INPUT DATA
--- START ---

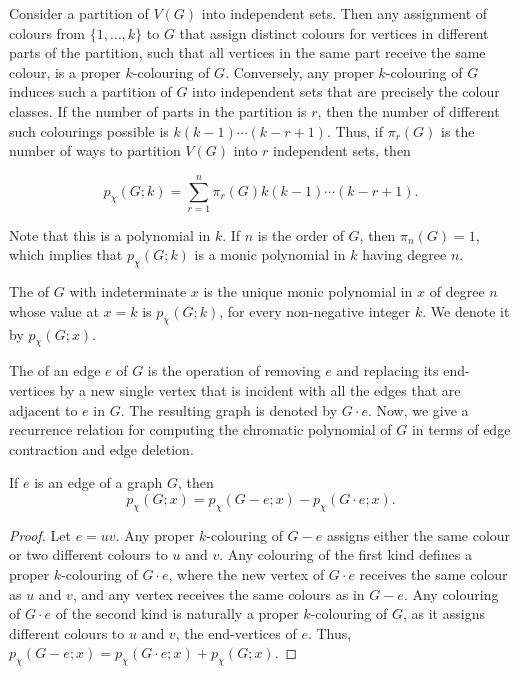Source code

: Consider a partition of $V(G)$ into independent sets. Then any assignment of colours from $\{1, \ldots, k\}$ to $G$ that assign distinct colours for vertices in different parts of the partition, such that all vertices in the same part receive the same colour, is a proper $k$-colouring of $G$. Conversely, any proper $k$-colouring of $G$ induces such a partition of $G$ into independent sets that are precisely the colour classes. If the number of parts in the partition is $r$, then the number of different such colourings possible is $k(k - 1) \cdots (k - r + 1)$. Thus, if $\pi_r(G)$ is the number of ways to partition $V(G)$ into $r$ independent sets, then

\begin{equation*}
p_\chi(G; k) = \sum_{r = 1}^{n} \pi_r(G) k(k - 1) \cdots (k - r + 1).
\end{equation*}

Note that this is a polynomial in $k$. If $n$ is the order of $G$, then $\pi_n(G) = 1$, which implies that $p_\chi(G; k)$ is a monic polynomial in $k$ having degree $n$.

The  of $G$ with indeterminate $x$ is the unique monic polynomial in $x$ of degree $n$ whose value at $x = k$ is $p_\chi(G; k)$, for every non-negative integer $k$. We denote it by $p_\chi(G; x)$.

The  of an edge $e$ of $G$ is the operation of removing $e$ and replacing its end-vertices by a new single vertex that is incident with all the edges that are adjacent to $e$ in $G$. The resulting graph is denoted by $G \cdot e$. Now, we give a recurrence relation for computing the chromatic polynomial of $G$ in terms of edge contraction and edge deletion.

\begin{Theorem}\label{thm:ChromPolyRecurrence}
If $e$ is an edge of a graph $G$, then
\begin{equation*}
p_\chi(G; x) = p_\chi(G - e; x) - p_\chi(G \cdot e; x).
\end{equation*}
\end{Theorem}

\begin{proof}
Let $e = uv$. Any proper $k$-colouring of $G - e$ assigns either the same colour or two different colours to $u$ and $v$. Any colouring of the first kind defines a proper $k$-colouring of $G \cdot e$, where the new vertex of $G \cdot e$ receives the same colour as $u$ and $v$, and any vertex receives the same colours as in $G - e$. Any colouring of $G \cdot e$ of the second kind is naturally a proper $k$-colouring of $G$, as it assigns different colours to $u$ and $v$, the end-vertices of $e$. Thus, $p_\chi(G - e; x) = p_\chi(G \cdot e; x) + p_\chi(G; x)$.
\end{proof}


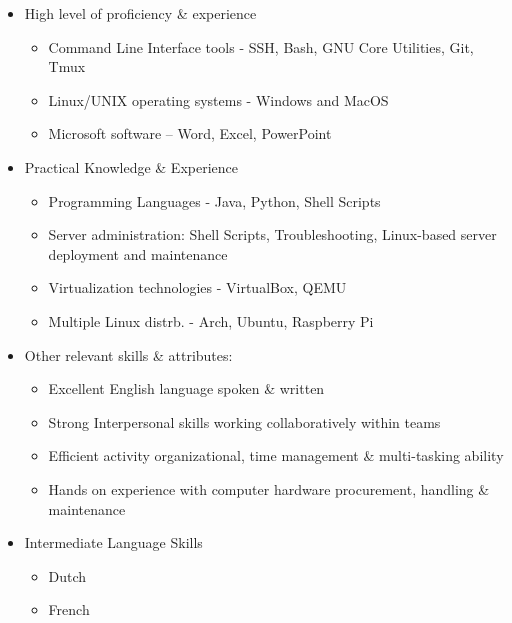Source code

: \begin{cvparagraph}



\begin{multicols}{2}


	\vspace{-\topsep}
	\begin{itemize}
		\setlength{\parskip}{0pt}
		\setlength{\itemsep}{0pt plus 1pt}

		\item{High level of proficiency \& experience}
			\begin{itemize}
					\item{Command Line Interface tools - SSH, Bash, GNU Core Utilities, Git, Tmux}
					\item{Linux/UNIX operating systems - Windows and MacOS}
					\item{Microsoft software – Word, Excel, PowerPoint}
			\end{itemize}

		\item{Practical Knowledge \& Experience}
			\begin{itemize}
				\item{Programming Languages - Java, Python, Shell Scripts}
				\item{Server administration: Shell Scripts, Troubleshooting, Linux-based server deployment and maintenance}
				\item{Virtualization technologies - VirtualBox, QEMU}
				\item{Multiple Linux distrb. - Arch, Ubuntu, Raspberry Pi}
			\end{itemize}
		\item{Other relevant skills \& attributes:}
			\begin{itemize}
				\item{Excellent English language spoken \& written}
				\item{Strong Interpersonal skills working collaboratively within teams}
				\item{Efficient activity organizational, time management \& multi-tasking ability}
				\item{Hands on experience with computer hardware procurement, handling \& maintenance}
			\end{itemize}
		\item{Intermediate Language Skills}
			\begin{itemize}
				\item{Dutch}
				\item{French}
			\end{itemize}


\end{itemize}
\end{multicols}
\end{cvparagraph}
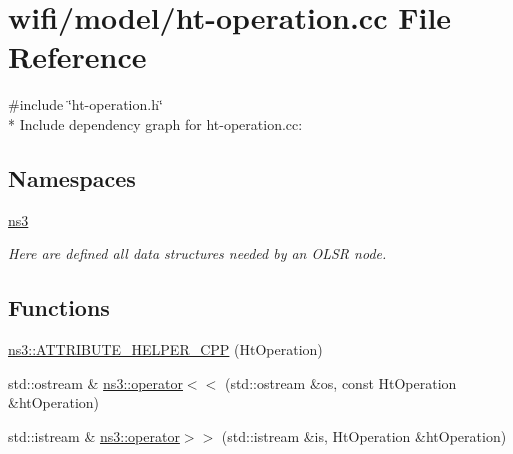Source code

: \hypertarget{ht-operation_8cc}{}\section{wifi/model/ht-\/operation.cc File Reference}
\label{ht-operation_8cc}
{\ttfamily \#include \char`\"{}ht-\/operation.\+h\char`\"{}}\\*
Include dependency graph for ht-\/operation.cc\+:
\subsection*{Namespaces}
\begin{DoxyCompactItemize}
\item 
 \hyperlink{namespacens3}{ns3}
\begin{DoxyCompactList}\small\item\em Here are defined all data structures needed by an O\+L\+SR node. \end{DoxyCompactList}\end{DoxyCompactItemize}
\subsection*{Functions}
\begin{DoxyCompactItemize}
\item 
\hyperlink{namespacens3_a85f375cd2e828a126bd8611f77c5cbc4}{ns3\+::\+A\+T\+T\+R\+I\+B\+U\+T\+E\+\_\+\+H\+E\+L\+P\+E\+R\+\_\+\+C\+PP} (Ht\+Operation)
\item 
std\+::ostream \& \hyperlink{namespacens3_ae717a480741ca14507b3c209fae97878}{ns3\+::operator$<$$<$} (std\+::ostream \&os, const Ht\+Operation \&ht\+Operation)
\item 
std\+::istream \& \hyperlink{namespacens3_a9c588b04f777c3f6890b9709e7732afb}{ns3\+::operator$>$$>$} (std\+::istream \&is, Ht\+Operation \&ht\+Operation)
\end{DoxyCompactItemize}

--- END ---

REQUIREMENT
Figure out how many lines in the entries above contain "subsection". Write only that number.

OUTPUT FOR THIS EXERCISE
2